*** DATA SHOWN ***

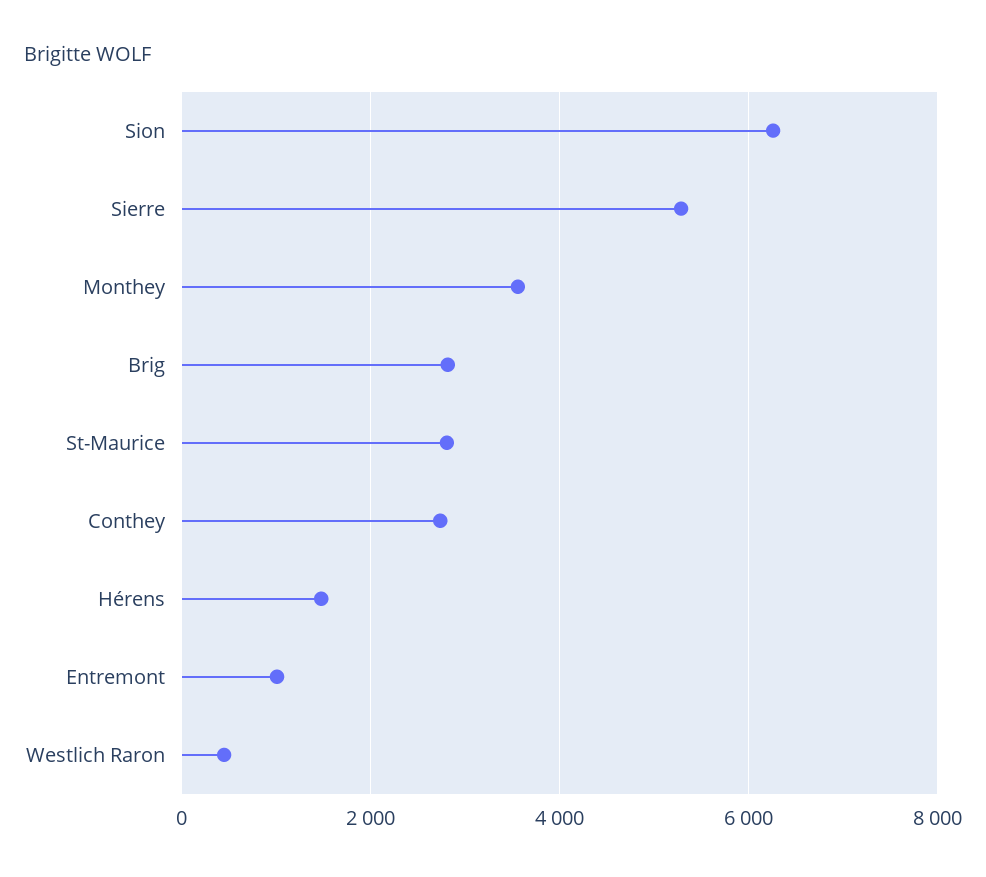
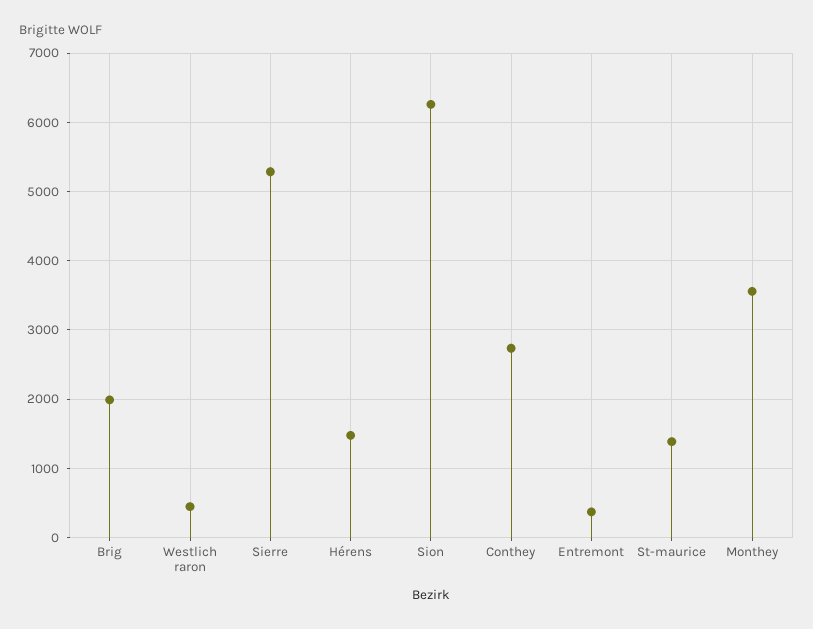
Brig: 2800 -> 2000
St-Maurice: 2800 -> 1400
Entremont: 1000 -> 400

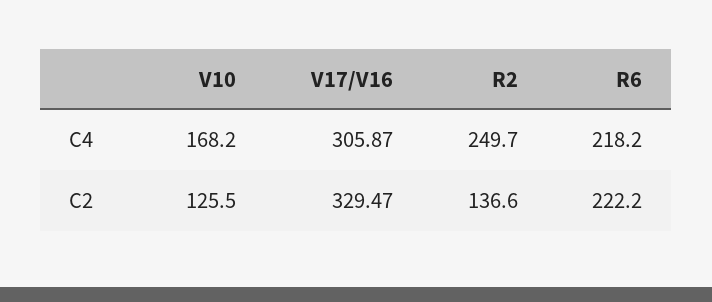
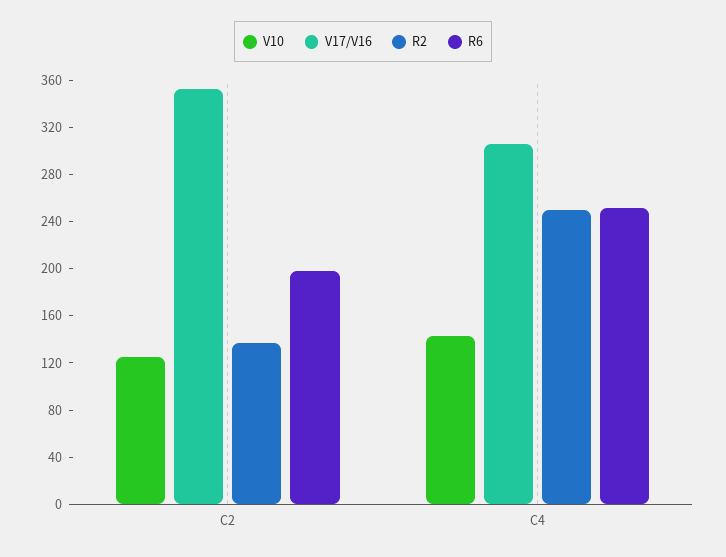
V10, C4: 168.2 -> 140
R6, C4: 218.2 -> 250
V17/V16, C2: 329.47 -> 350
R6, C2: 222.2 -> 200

*** End of DATA SHOWN ***

- [PROBLEM REQUIREMENTS]
Restate, word for word, the entries above, dropping any picture.

- [SOLUTION TO THE PROBLEM]
Brig: 2800 -> 2000
St-Maurice: 2800 -> 1400
Entremont: 1000 -> 400

V10, C4: 168.2 -> 140
R6, C4: 218.2 -> 250
V17/V16, C2: 329.47 -> 350
R6, C2: 222.2 -> 200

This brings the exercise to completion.